# Spouse Visa Approved :Full List of Documents reqd for Successful Spouse Application



## farooqkazi (Dec 30, 2016)

Thanks to *Joppa* & *Nyclon* for amazing advice, I gathered around the forum reading numerous posts on spouse visa. 

For fresh applicants, planning to apply for Spouse Visa UK 2017, I'd like to contribute as little as I can through this post, so that it could be helpful to anyone in this forum seeking any info from a successful spouse visa applicant.

In order for my application to be successful, We had to arrange pretty much lot of documentation, that we gathered over course of 2 months.
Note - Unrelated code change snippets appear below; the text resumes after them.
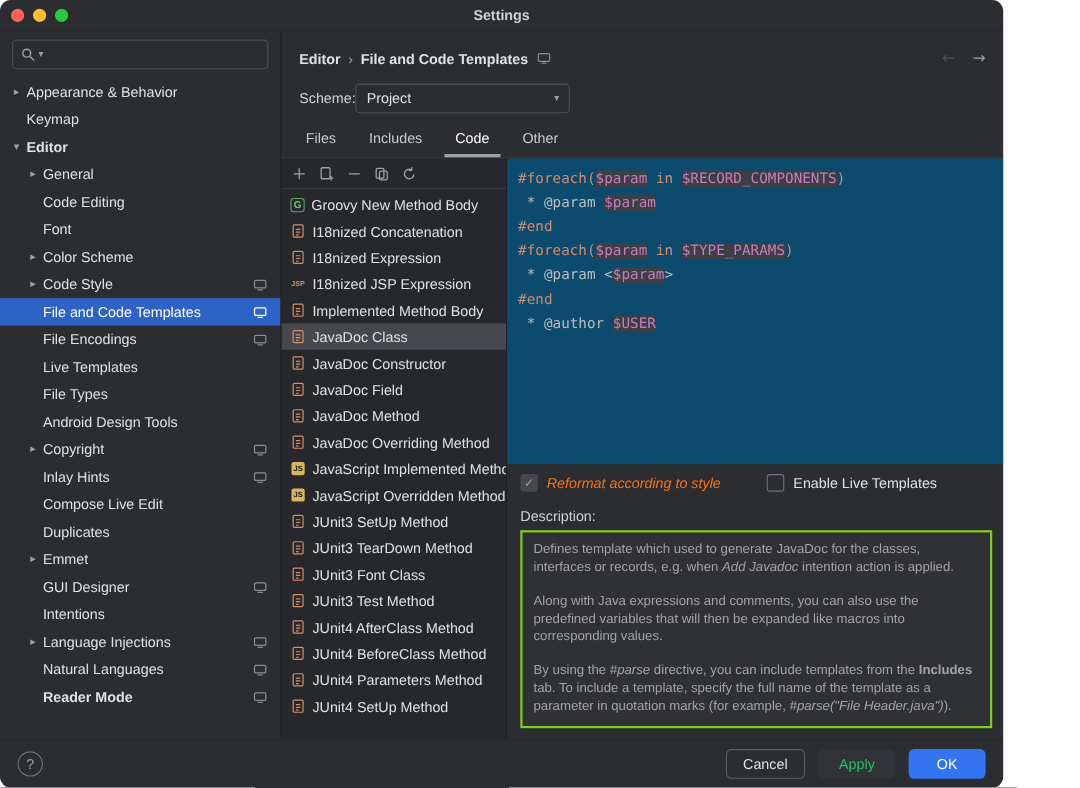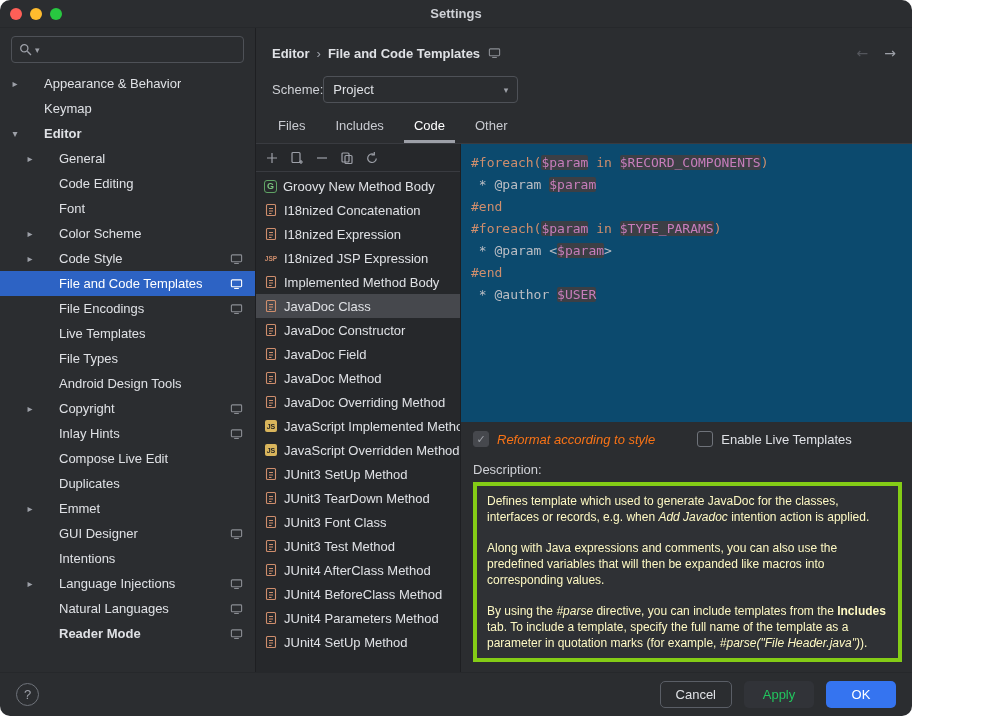--- a/index.html
+++ b/index.html
@@ -23,21 +23,21 @@
   .sidebar { flex: 0 0 256px; width: 256px; border-right: 1px solid #1e1f22; display: flex; flex-direction: column; min-height: 0; }
   .searchbox { margin: 8px 11px 6px 11px; height: 27px; border: 1px solid #4e5157; border-radius: 4px; display: flex; align-items: center; padding: 0 7px; gap: 3px; color: #9da0a8; }
   .s-icon svg { width: 13px; height: 13px; display: block; }
   .s-icon svg * { fill: none; stroke: currentColor; stroke-width: 1.3; }
   .s-chev { font-family: "DejaVu Sans", sans-serif; font-size: 9px; }
   .tree { flex: 1; overflow: hidden; padding-top: 2px; }
   .tree-row { height: 25px; display: flex; align-items: center; padding-right: 12px; cursor: default; white-space: nowrap; }
   .tree-row.selected { background: var(--selection-blue, #2d63c4); color: #ffffff; }
   .chev { width: 18px; flex: 0 0 18px; text-align: center; color: #9da0a8; font-size: 10px; font-family: "DejaVu Sans", sans-serif; }
   .tree-row.selected .chev { color: #ffffff; }
-  .tree-label { overflow: hidden; text-overflow: clip; margin-left: 20px; }
+  .tree-label { overflow: hidden; text-overflow: clip; }
   .tree-label.bold { font-weight: bold; }
   .badge { color: #8a8d93; display: inline-flex; }
   .tree-row .badge { margin-left: auto; }
   .tree-row.selected .badge { color: #ffffff; }
   .badge svg { width: 13px; height: 12px; }
   .badge svg * { fill: none; stroke: currentColor; stroke-width: 1.2; }
   
   .main { flex: 1; display: flex; flex-direction: column; min-width: 0; min-height: 0; }
   .bc-row { display: flex; align-items: center; padding: 12px 16px 0 16px; height: 38px; }
   .bc-item { font-weight: bold; color: #dfe1e5; }
@@ -77,21 +77,21 @@
   .tok-p { color: #bcbec4; }
   .tok-v { color: var(--variable-purple, #c77dbb); background: #3c3f45; border-radius: 2px; }
   .options-row { flex: 0 0 34px; display: flex; align-items: center; gap: 42px; padding: 0 12px; }
   .option { display: flex; align-items: center; gap: 8px; }
   .cb { width: 16px; height: 16px; border: 1px solid #6f737a; border-radius: 3px; display: inline-flex; align-items: center; justify-content: center; background: transparent; }
   .cb.checked.disabled { background: #46484d; border-color: #46484d; }
   .cb .check { font-size: 11px; line-height: 1; color: #9ea1a7; font-family: "DejaVu Sans", sans-serif; }
   .opt-label { color: #dfe1e5; }
   .option.disabled .opt-label { color: #f97316; font-style: italic; }
   .desc-label { padding: 6px 12px 5px 12px; color: #cfd1d6; }
-  .desc-box { flex: 1; margin: 0 10px 10px 12px; border: 4px solid #84cc16; background: #2f3135; padding: 7px 10px; font-size: 12px; line-height: 16px; color: #fef9c3; overflow: hidden; }
+  .desc-box { flex: 1; margin: 0 10px 10px 12px; border: 2px solid #84cc16; background: #2f3135; padding: 7px 10px; font-size: 12px; line-height: 16px; color: #a3a3a3; overflow: hidden; }
   .desc-box p { margin: 0 0 15px 0; }
   .desc-box p:last-child { margin-bottom: 0; }
   .it { font-style: italic; }
   .bd { font-weight: bold; }
   
   .footer { flex: 0 0 44px; display: flex; align-items: center; padding: 0 16px; gap: 12px; border-top: 1px solid #26282b; }
   .help-btn { width: 23px; height: 23px; border: 1px solid #6f737a; border-radius: 50%; color: #9da0a8; display: flex; align-items: center; justify-content: center; font-size: 13px; }
   .footer-spacer { flex: 1; }
   .btn { font-family: inherit; font-size: 13px; height: 27px; min-width: 70px; border-radius: 5px; padding: 0 15px; cursor: default; }
   .btn.cancel { background: transparent; border: 1px solid #5a5e66; color: #dfe1e5; }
Below is the list of all the documents We provided: (We are category B for financial requirement so £18,600 and above) as my wife had 2 job changes within one year.

Enclosures:

*Applicants Documents:*
1. Appointment letter
2. Cover Letter
3. VAF4A Form
4. Passport
5. Two Passport size photographs
6. TB Certificate- Original
7. Marriage Certificate – Original
8. Nikah Namah - Original
9. Bank Statements - 6 months - Original
10. MSC Degree Certificate – Original (Master's from UK) - Didn't require English Language Requirement. 
11. Refusal Letters for UK Marriage Visit Visa & France Visit Visa
12. Visa Refusal Appeal - PDC Response from Chennai UK Embassy (Used some influence locally to appeal for Marriage Visit Visa for UK, which didn't help) inturn had to host the wedding in India.

*Sponsor’s Documents*:
1. Sponsor Supporting Letter
2. Sponsorship undertaking Form (SU07)
3. Photocopy of British Passport – All pages
4. Photocopy of UK Driving Licence 

*Financial Documents:*
1. Letter from Employer confirming the employment
2. Payslips – 12 Months – Original
3. P45 – covering last 12 months’ employment ( 2 different companies)
4. Payroll/Accountant Letter – Confirming NI amendments
5. Bank Statements – 12 Months – Original
6. Flex Account Statement – 12 Months – Original
7. HMRC Letter – has Tax Code, Name, Address, Employer name
8. Employment Contract – Current Employer
9. Employment Contract – Former Employer 1
10. Employment Contract – Former Employer 2
11. Letters Explaining Fund Transfers - Incase if there is a large amount of funds credited

*Accommodation:*
1. Tenancy Agreement - Original
2. House Measurement Letter - Original from Estate Agent (Floor Plan)
3. House Pictures
4. Letter from Wife's Mother – Authorising accommodation ( As she shares tenancy agreement with my wife)
5. Council Tax Letters for 2016 & 2015

*Relationship Proof :*
1. Wedding Invitation 
2. Boarding Passes of my wife travelling to India
3. WhatsApp, Viber, FaceTime, iMessage, Facebook Chat & Call logs & screen grabs for 6 months.
4. Birthday Cards 
5. Bills ( Wedding Rings, Watches, Gold Jewellery etc)
6. Holiday Booking Confirmations 
7. Wedding Photos, Holiday Photos, Family Photos ( Submitted almost 60)


Some important points to be aware of while filing your application.

1. Make photocopies of your documents, send them alongside your originals, highlighting key points. Make two different bundles one originals and other photocopies.
2. Do not use plastic sheets, binders, clips, they'll throw them away and will arrange them according to their preferred setup.
3. Don't overdo the communication log, just keep it minimal and simple.

I wish everyone else applying for their spouse visa have a positive and successful application. Cheers. Goodluck.

*Note : Please read as many posts as you can on this forum as this is a treasure of knowledge.
*
*Happy New Year everyone* at Expat Forum. :happy:


----------



## Joppa (Sep 7, 2009)

While I'm pleased with your success, you included quite a few documents and items not required, so it's a bit invidious to present your list as requirement for any other applicants.
You didn't need:
Second passport photo
SU07/20 form
British passport - only bio pages required
UK driving licence
Second bank statement (Flex account)
HMRC letter
Greetings cards
Bills for rings etc
Only about 15 photos
Explaining fund transfers
Wedding invite

OK, I don't know your exact circumstances so some of those documents may have been required. That's why we say use other people's list as only a rough guide and not as gospel. There is something to be said for submitting a streamlined application containing all the essentials but nothing or little more, so that ECO doesn't have to waste time separating essentials from non-essentials.


----------